# Renting store space w/in a fully operating Store



## Sirvivhor (Dec 19, 2009)

We have a store where I live that basically rents out space to people to sell their products. The store does all the checking out for you, gift wrapping, customer service, etc. Basically if you rent space, all you need to do is keep it looking clean, straightened up and make sure there is enough product. This place is open 7 days per week and gets visitors from different areas of the country because I'm living in a beach resort type place. I can rent space there for $187.50 per month plus, I give them 10% of each item I sell. I would have to sell about 28 shirts per month to pay the rent to them. Do you think something like this is worth it, even if you don't make enough sales every month? Worth it for the exposure? Thanks!!!


----------



## Corel Whisperer (Sep 1, 2010)

I did something like this a long time ago. Here are some things to think about and ask.
How long has the store been open?
How are the sales for others ?
Are there any other shirt people in the place you will need to compete with?
How are you paid?
What happens if something go missing from your stock?
Do you have to sign up for a year, six months or by the month?
Keep in mind you still have to pay the rent even if your shirts are not selling. 
If you can it is a good idea to sit outside the place for a few hours on a weekend and see how many people go in and more importantly come out carrying a bag of things they have purchased. Also spend a few hours inside listening and observing people. What are they looking at what are they saying, and again are they buying! 
Hope this helps.


----------



## Sirvivhor (Dec 19, 2009)

Thanks CW. I have the answers to some of those questions already. I guess anything can be a risk but of course, I want to minimize it as much as possible. I'm wondering though how your experience went?


----------



## Corel Whisperer (Sep 1, 2010)

Well…I did this with a friend, splitting the cost, so that made it a little easier. I was making money, my friend was not. I also found I was the one doing all the stock checks and putting out new inventory. In our allotted space we had two boxes made with locks. These boxes were covered. One day I had found someone had broken into the boxes, not taken anything but made a mess of the inventory. Because my friend was not making any money on this and I was not making enough to cover the fee alone each month, I did not renew. I don’t think I would do it again.


----------

■ INPUT DATA
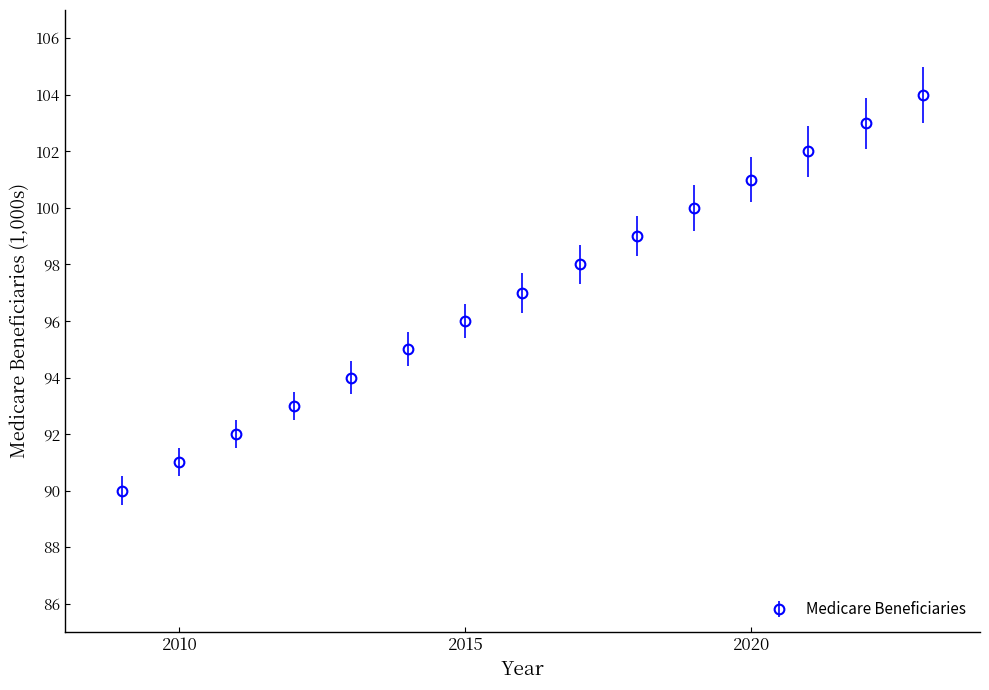

What is the greatest value displayed?

104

■ ACTIVITY 1
List every question that Corel Whisperer's first reply in the thread on renting store space suggests thinking about and asking.
■ ACTIVITY 2
Print the part of the thread on renting store space that opens with the words containing "I did something" and closes with "for others ?".
The lines are separate from the thread on renting store space.

■ RESULT 1
How long has the store been open?
How are the sales for others ?
Are there any other shirt people in the place you will need to compete with?
How are you paid?
What happens if something go missing from your stock?
Do you have to sign up for a year, six months or by the month?

■ RESULT 2
I did something like this a long time ago. Here are some things to think about and ask.
How long has the store been open?
How are the sales for others ?